When it was announced this month Australian HIV rates had risen once again this year -“ to levels not seen since the mid-1990s -“ there were lots of theories as to why.
One of the theories was that it might be linked to the growing number of gay men attempting to have unprotected sex with people of the same HIV status, which some men believed eliminated or reduced the risk of HIV transmission.
It’s called serosorting, which means choosing sexual partners by their sero, or HIV, status. HIV-negative men seek other negative men to have unprotected sex, and HIV-positive men seek other positive men for unprotected sex.
In reality the practice is incredibly risky, for reasons outlined below in this story. Yet in Sydney, where figures show the number of negative men serosorting has doubled in the last few years, HIV rates have remained stable.
According to Nick Corrigan, director of community health at ACON, data from 2003 to 2005 showed while Sydney gay men overall were having less unprotected anal intercourse with casual partners, there was an increase in unprotected anal intercourse with casual partners of the same HIV status.
More men are talking about their HIV status with casual sexual partners than ever before, Corrigan told Sydney Star Observer.
Out of the HIV-positive men who had unprotected anal intercourse in 2003, 44 percent of them did that with other positive men. In 2005 that figure rose to 65 percent, Corrigan said.
Similarly, of all the HIV-negative men having unprotected anal intercourse in 2003, 13 percent said they knew the other man was negative. In 2005, 26 percent said they knew the other man was negative.
It could be interpreted as a good thing because, if you’re going to have unprotected anal intercourse, it’s good to have it with someone who is the same status as you. But there can be problems for both positive and negative people, Corrigan said.
Positive men having unprotected sex can risk being infected by other strains of HIV and other STIs, both of which can impact on health and treatment options.
In negative men it’s such a high-risk strategy with casual partners or regular partners, Corrigan said, because even if partners say they’re negative they might not be. Some men might lie about their status while others might simply not know.

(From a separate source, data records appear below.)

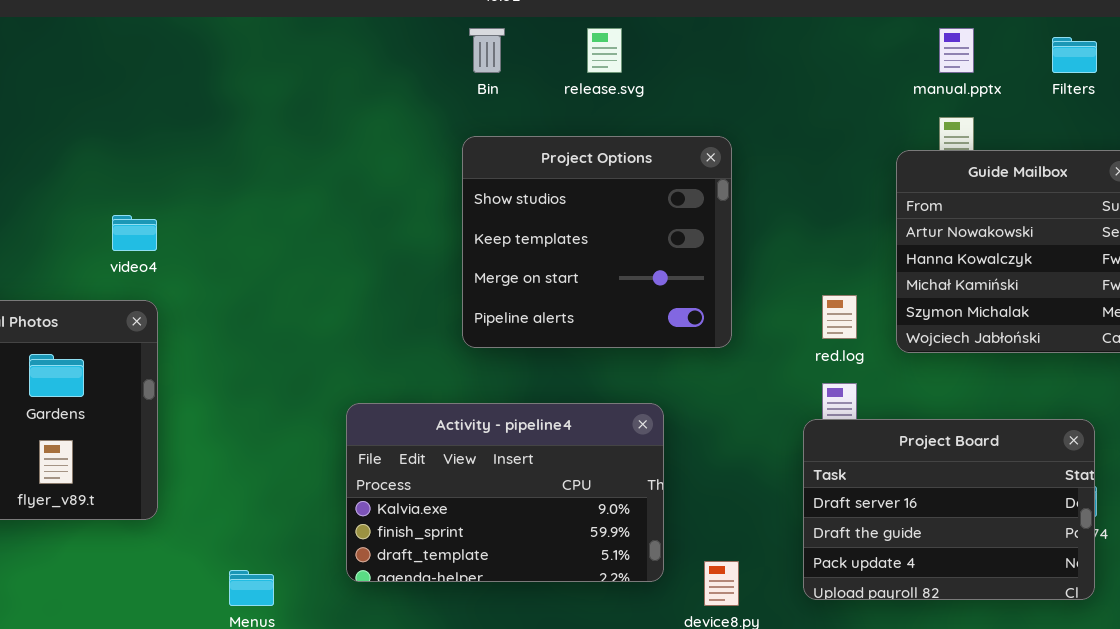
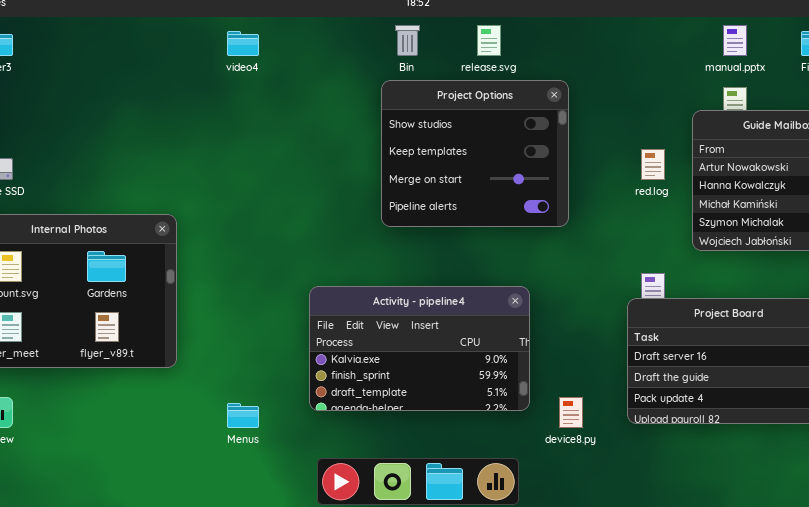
Project Options: [462,136,732,348] -> [381,80,569,227], moved
video4: [112,215,157,251] -> [227,31,259,56], moved
red.log: [822,295,857,339] -> [641,149,665,180], moved

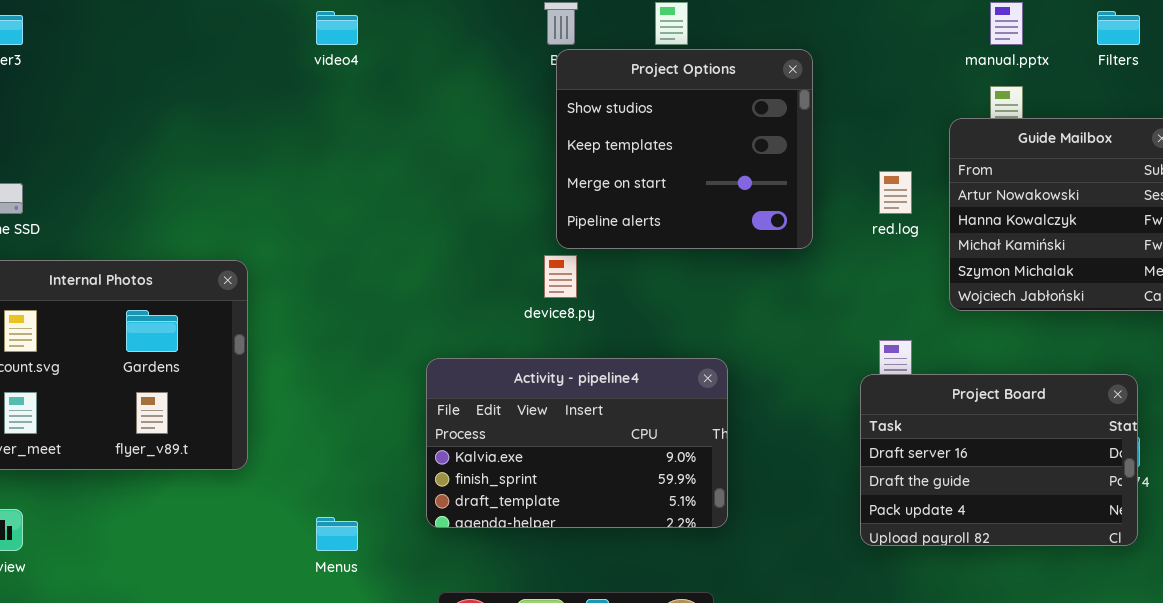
Project Options: [381,80,569,227] -> [556,49,813,249], moved
device8.py: [559,397,583,428] -> [544,255,577,298], moved

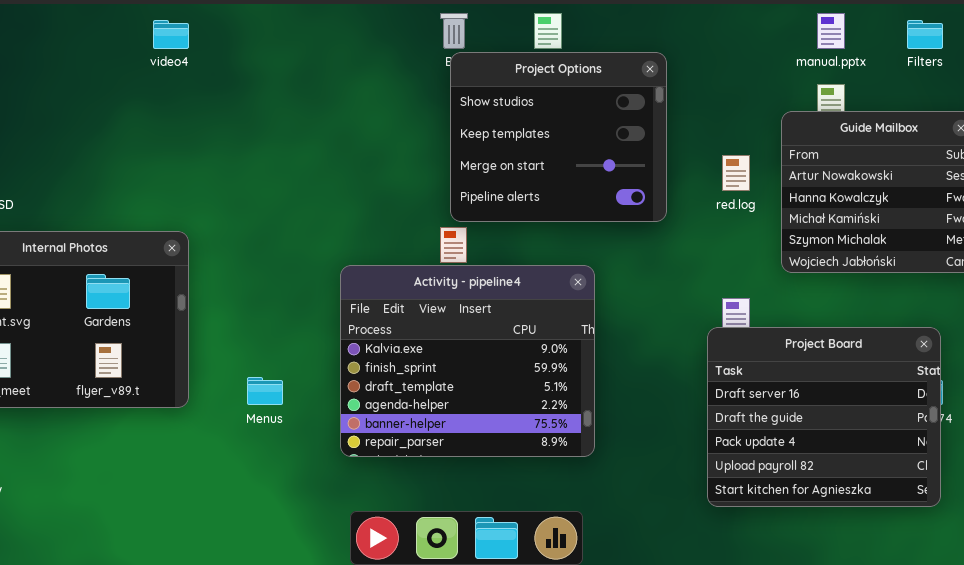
video4: [316,11,358,45] -> [153,20,189,49], moved
Activity - pipeline4: [426,358,728,528] -> [340,265,595,457], resized
Project Board: [860,374,1138,546] -> [707,327,941,507], resized
Menus: [316,517,358,551] -> [247,377,283,405], moved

Although testing rates are high in NSW there will always be a percentage of HIV infections that are undiagnosed. So men who believe themselves to be negative in fact aren’t, Corrigan said.
Serosorting for HIV-negative men is very fraught and very open to be a really flawed strategy.

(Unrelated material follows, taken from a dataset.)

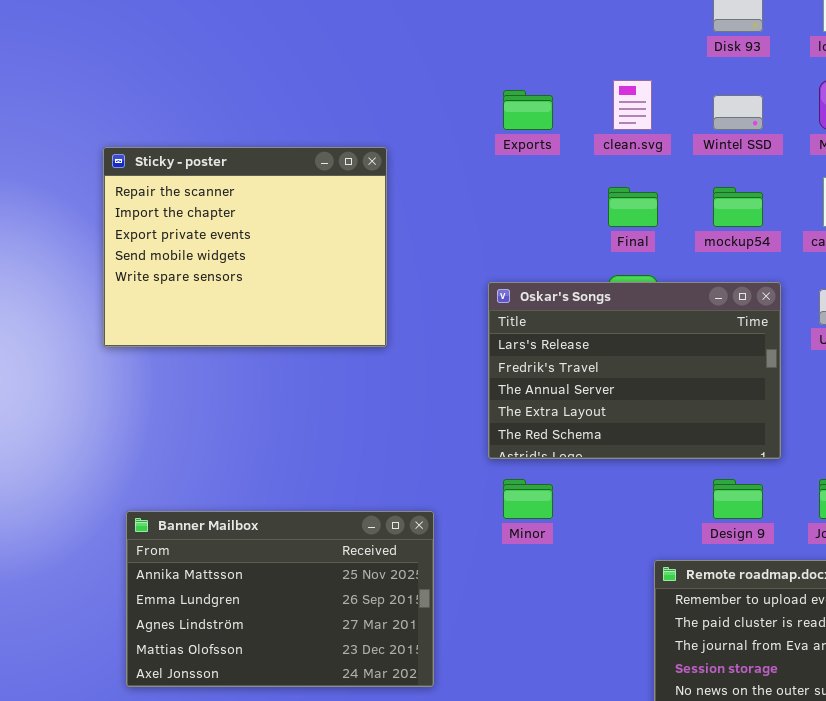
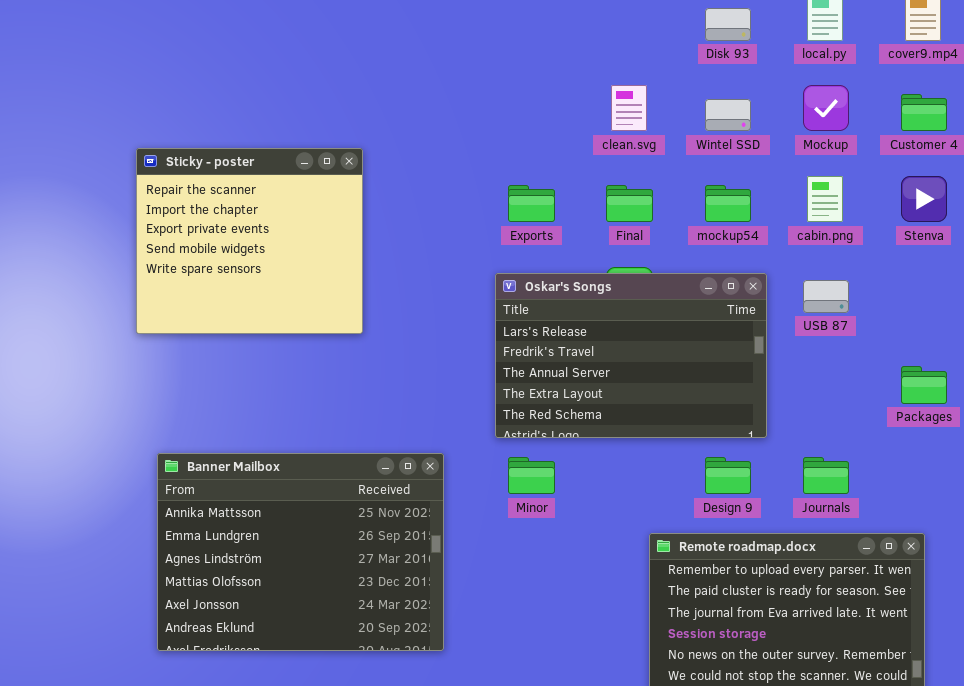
Exports: [503,90,553,130] -> [508,185,555,222], moved
Sticky - poster: [103,147,387,347] -> [136,148,363,334], resized
Banner Mailbox: [126,511,434,687] -> [157,453,444,651], resized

While some men attempt to serosort by openly discussing HIV status, others attempt it by trying to read clues or making assumptions.
For instance, if on an internet profile someone has the condoms negotiable box ticked, a positive man might presume that means the profile owner is positive, while a negative man might presume he is negative too, Corrigan said.
Different people using the same clues come to different conclusions.
Some people also make assumptions about physical appearance or interests. If a guy looks young and fit a negative man might assume he is also negative, whereas a positive man might think someone else is positive if they share the same sexual interests or go to the same venues.
There are also sometimes false expectations of disclosure, Corrigan said.
HIV-negative men commonly assume someone is negative if they don’t tell them otherwise.
I think it’s about 80 percent of negative men believe a man with HIV will tell them he’s positive. But most positive men do not disclose all the time. This is where the expectations are unrealistic.
Only about a third of HIV-positive men disclose to all their casual partners. The majority don’t.
Reasons for not disclosing include fear of rejection.
Corrigan said ACON would soon be launching a campaign about HIV disclosure to raise awareness in HIV-negative men of the reasons positive men don’t disclose.
There would also a campaign about making assumptions on HIV status over the internet.
In conclusion Corrigan said the best way to ensure against HIV infection was to use condoms during anal intercourse.